Whoa! I never even thought to look! Had my card been stolen, or did I forget it at a restaurant or something? I’m rather absent-minded; it would be like me to do this.
Nope. I still had it with me.
“That’s strange, ” she said. “Usually you wouldn’t see these types of charges if the person didn’t have the card in hand. I’m going to shut down this card and we’ll send you a new one. Can I have your address, please?”
This is where I got paranoid. The woman on the phone had one of those nice, lilting voices you might imagine hearing while vacationing in the Caribbean. Exactly the type of voice a scammer would use to get my address and use my credit card! So I turned the tables on her:
“Why do you need me to tell you my address? You should already know it.”
“Sir, I need to confirm your address to send out the new card.”
“But, why? You already know my address. You send me a bill every month. How do I know you’re really the credit card company and not a thief trying to get my information in order to use my card?”

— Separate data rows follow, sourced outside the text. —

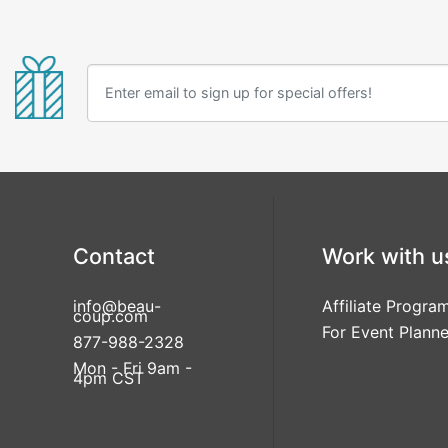
Contact
Work with u
info@beau-
Affiliate Progra
coup.com
For Event Planne
877-988-2328
Mon - Fri 9am -
4pm CST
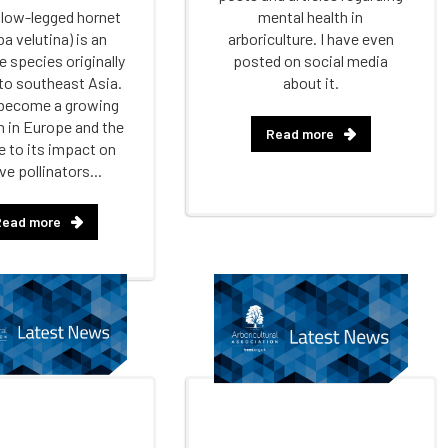
llow-legged hornet
mental health in
a velutina) is an
arboriculture. I have even
e species originally
posted on social media
 to southeast Asia.
about it.
 become a growing
 in Europe and the
Read more
 to its impact on
ve pollinators...
Read more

We went around like this for a few minutes, until she finally said, “Sir, you can either give me your address, or you can hang up and call the number on the back of your card to make sure you are really talking to someone from the company.”
Oh, she was crafty, this one. Using reverse psychology to try to get my address. Making me think she didn’t care whether I gave the address or not, to convince me that she really was legit and it didn’t matter whether I gave up the info. I wasn’t fooled for a second:
“Great. I think I’ll hang up and call the number on my card.”
And that’s exactly what I did.
Feeling pretty smug that I had thwarted international credit card thieves, I called the number on the back of my card… just to make sure.
Turns out it was true. Someone really had stolen my credit card number and attempted to use it in multiple locales, including Brazil. The woman with the lilting Caribbean voice was really on my side the whole time. Although one thing never was explained…
When I called the second time, they never asked for my address to send the card out; they just said I’d get it in the mail in a week or two. Which I did. And I never had to pay a penny for any of the fraudulent charges, even though the card company had the right to charge me up to $50.
(Most credit card contracts say this, but you will rarely if ever be charged anything for fraudulent charges, regardless of the card company you are with.)
Are there lessons to be learned here? I came away with these:
- Even the closely-watched credit card can be “stolen.” Every time your card is handed over in a restaurant or store, there is an opportunity for the person holding your card to copy the necessary information to use that card fraudulently. There is little you can do about this, but…
- Your credit card company is on your side. They are as interested as you are in stopping thieves before they make new charges — actually, they are much more interested, because the card companies are the ones that ultimately pay for fraud.
- Paranoia is good. Yes, the calls I received really were from my card company, and my paranoia was misplaced… This time. But considering my card number was stolen while I still had the card in my possession, it was the natural and correct attitude to take in making sure the situation was as it originally appeared. If I got tricked into willingly giving up my personal information to scammers, it may have been more difficult to make the case that my card was used fraudulently.
The bottom line is that my credit card numbers were stolen and I didn’t pay a dime. For all the stories you hear or read about identity theft, there is a strong anti-theft network behind the scenes working to thwart the bad guys. This anti-theft effort is what makes the credit system work as smoothly as it does, despite the occasional scary phone call from your card company on a sleepy Sunday morning.